As a sophomore at the University of Colorado Colorado Springs, Laveen is majoring in biomedical sciences and minoring in biochemistry, political science, and leadership. She plans to attend medical school and harbors a dream of becoming the U.S. Surgeon General, although her more practical ambition is to practice medicine and help repair the Middle East.
“It’s such a rich, wonderful place that’s just in the wrong hands,” she said.
Because she still had family in the region, Laveen has had the opportunity to return to Iraq to visit her family in recent years. But her most recent trip, prompted by her grandmother’s stroke last year, quickly evolved into a humanitarian mission and an education on Iraq’s health care system and how that system is being impacted by refugees from southern Iraq and Syria.
“There are so many families in the streets, and the public hospitals are completely packed,” Laveen recalled of her summer in Iraq. “There is no shelter or housing (for refugees), so they seek refuge in the hospitals. They’re just looking for a place to sit and get out of the heat.”
When describing the hospitals, Laveen, who is a Certified Nursing Assistant, is quick to note that they are nothing like American hospitals. In addition to less sanitary conditions and overstretched staff, she noted that patients’ families are expected to fulfill many responsibilities, like feeding and cleaning up after their relatives who are hospitalized.
Seeing the need, Laveen and her family began working to help stock the hospitals and provide better supplies. They brought in basics like bottled water and disposable sheets they obtained via an uncle in Switzerland.
Similarly, the family went into refugee communities and brought in supplies to help them build better shelters.
“It was so heart-wrenching to see the situation and not be able to do even more,” she said.
Laveen returned from her summer in Kurdistan with a new resolve to help people, especially refugees in the Middle East. She and her friends are planning to host a fundraising gala to help Syrian refugees.
Laveen is also considering a second journey to assist struggling health care systems. This time, she’ll be headed to Nicaragua with members of Global Medical Brigades, an on-campus organization of pre-med students that provides medical support in struggling countries.

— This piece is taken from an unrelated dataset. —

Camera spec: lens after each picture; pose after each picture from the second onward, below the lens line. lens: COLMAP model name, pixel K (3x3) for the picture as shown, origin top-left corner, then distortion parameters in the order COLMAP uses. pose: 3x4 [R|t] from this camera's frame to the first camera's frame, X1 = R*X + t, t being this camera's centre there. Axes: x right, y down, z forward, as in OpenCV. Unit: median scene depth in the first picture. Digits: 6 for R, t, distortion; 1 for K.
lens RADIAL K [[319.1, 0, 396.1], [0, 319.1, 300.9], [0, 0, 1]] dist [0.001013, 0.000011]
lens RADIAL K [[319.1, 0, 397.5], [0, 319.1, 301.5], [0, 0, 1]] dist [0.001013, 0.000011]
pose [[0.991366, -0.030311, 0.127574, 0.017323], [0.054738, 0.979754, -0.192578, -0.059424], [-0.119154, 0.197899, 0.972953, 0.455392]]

In addition to her work with Global Medical Brigades, Laveen is an associate chief justice with UCCS’ student government association and is active in the pre-health society, while also working at a local optometrist’s office.

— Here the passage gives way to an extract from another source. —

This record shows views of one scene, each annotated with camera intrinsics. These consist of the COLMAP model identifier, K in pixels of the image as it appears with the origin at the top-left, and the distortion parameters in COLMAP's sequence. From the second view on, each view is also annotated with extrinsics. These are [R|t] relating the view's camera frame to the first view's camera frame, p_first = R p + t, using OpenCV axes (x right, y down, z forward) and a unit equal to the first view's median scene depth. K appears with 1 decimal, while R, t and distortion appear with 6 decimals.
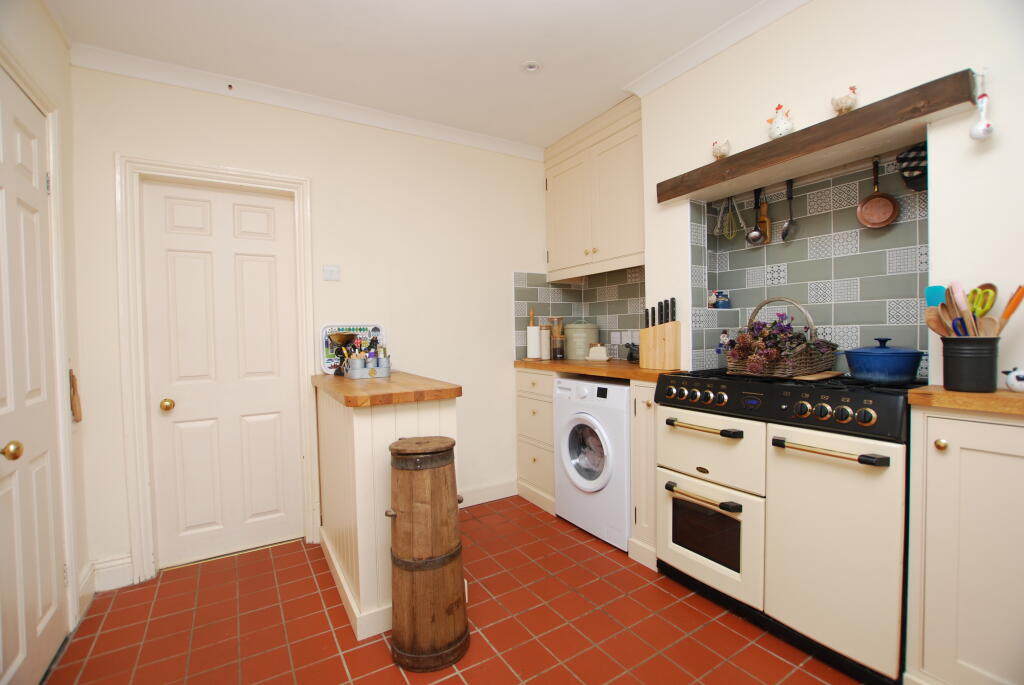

“I’ve always wanted to go back and make change in the Middle East, but now it is more focused on the health care system,” she said, adding that she expects she will practice medicine in the United States but start or work with a group of people to affect change in the Middle East as well.
“I know I’m not going to be the one person who changes it, but if I can get a team of likeminded people – as cheesy as it sounds – I think we can make a difference.”